PATTERN Cited by 1 source

Transient Databricks cluster per run¶

Problem¶

Databricks clusters can be shared (interactive clusters, long-lived) or transient (job clusters, one per run). Shared clusters:

Save on startup time (always warm).
Share resources across concurrent jobs (packing efficiency).
Expose every job to every other job's failures — a bad Spark plan, a driver OOM, or a runaway notebook can take down parallel unrelated jobs.
Make per-run environment customisation hard.

For batch ML pipelines (nightly forecasts, daily optimisation), none of the shared-cluster benefits outweigh the failure-coupling and configuration-headache costs.

Pattern¶

Spin up a dedicated Databricks job cluster per pipeline run. Tear it down when the run completes.

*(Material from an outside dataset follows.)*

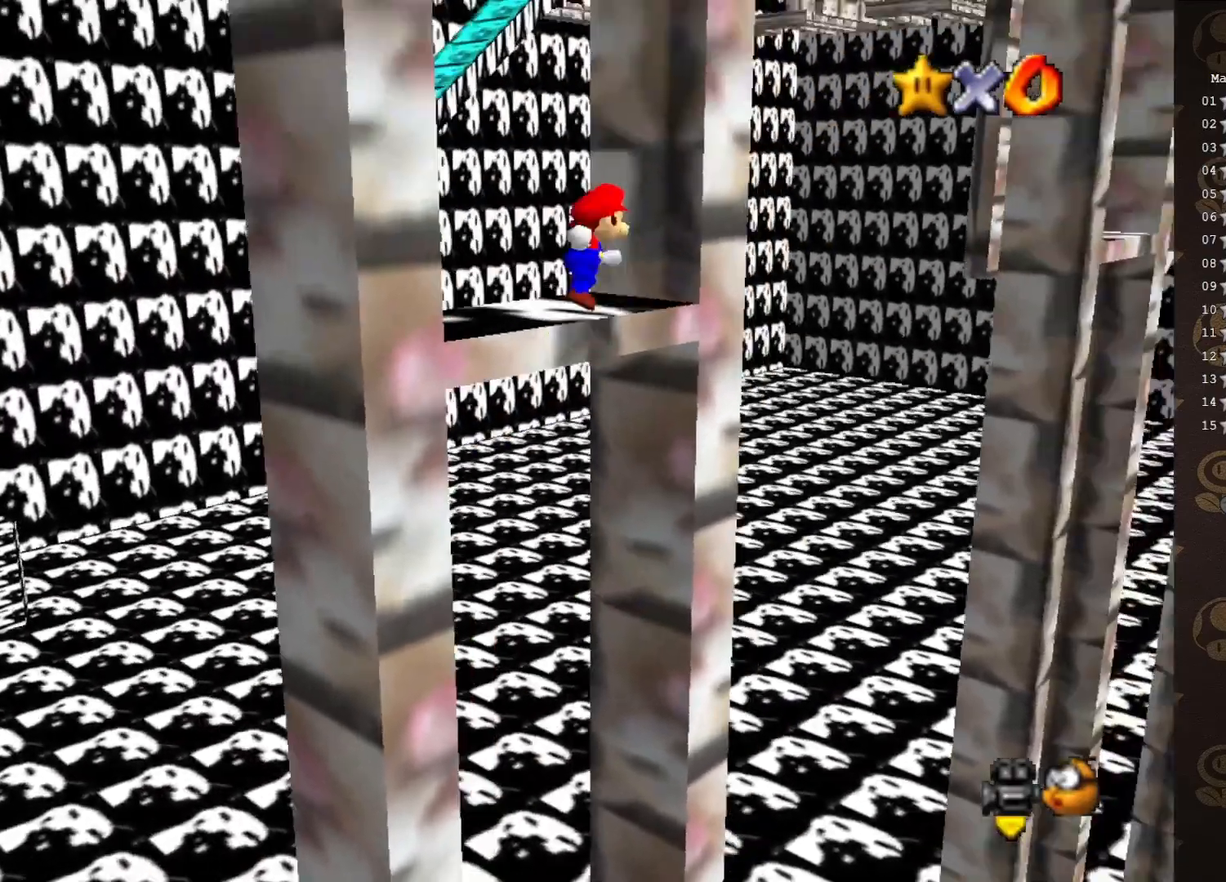
{"buttons": ["A"], "left_stick": "left", "events": [[67, "left_stick", "up"], [167, "left_stick", "up-left"], [317, "A", "up"], [417, "A", "down"], [450, "left_stick", "left"]]}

Each run gets its own driver + executors.
Each run's configuration (Spark version, library dependencies, instance type) can differ from any other run's.
A failure in one run's cluster cannot affect any other run — including parallel runs of the same pipeline for different partitions / tenants.
Cost is amortised over the run's wall-clock; the cluster doesn't exist between runs.

When to use¶

Batch pipelines with predictable wall-clock. Startup cost (~1–3 min for a modest cluster) amortises well over a multi-hour job.
Parallel runs with failure isolation requirements. Running one forecast pipeline per merchant region in parallel; don't want a bad merchant's data crashing all regions.
Per-run configuration differences. Different pipelines need different library versions, Spark configurations, or instance types.

When to avoid¶

Interactive exploration / notebooks. Startup cost per query is unacceptable.
Streaming pipelines. Need long-lived compute.
Very short jobs. Startup cost dominates.

Canonical instance (Zalando ZEOS)¶

Zalando ZEOS's inventory-optimisation pipelines explicitly invoke this pattern as a scalability lever:

"Every run triggers dedicated Databricks Job clusters and SageMaker processing/training jobs. This ensures robust and independent runs and resources, i.e. a failure of one execution in the Databricks job cluster does not impact a parallel execution."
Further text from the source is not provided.